Task description => All lines from the one containing "Texas operates a predominantly managed" through the final line of the material below must appear exactly as they are, with nothing else.

********************

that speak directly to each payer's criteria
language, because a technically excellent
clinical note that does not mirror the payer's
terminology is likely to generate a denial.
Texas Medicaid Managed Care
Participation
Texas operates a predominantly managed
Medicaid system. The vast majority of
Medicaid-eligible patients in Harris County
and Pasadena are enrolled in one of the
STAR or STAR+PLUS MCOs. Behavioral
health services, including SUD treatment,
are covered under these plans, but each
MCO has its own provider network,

********************

Your response =>
Texas operates a predominantly managed
Medicaid system. The vast majority of
Medicaid-eligible patients in Harris County
and Pasadena are enrolled in one of the
STAR or STAR+PLUS MCOs. Behavioral
health services, including SUD treatment,
are covered under these plans, but each
MCO has its own provider network,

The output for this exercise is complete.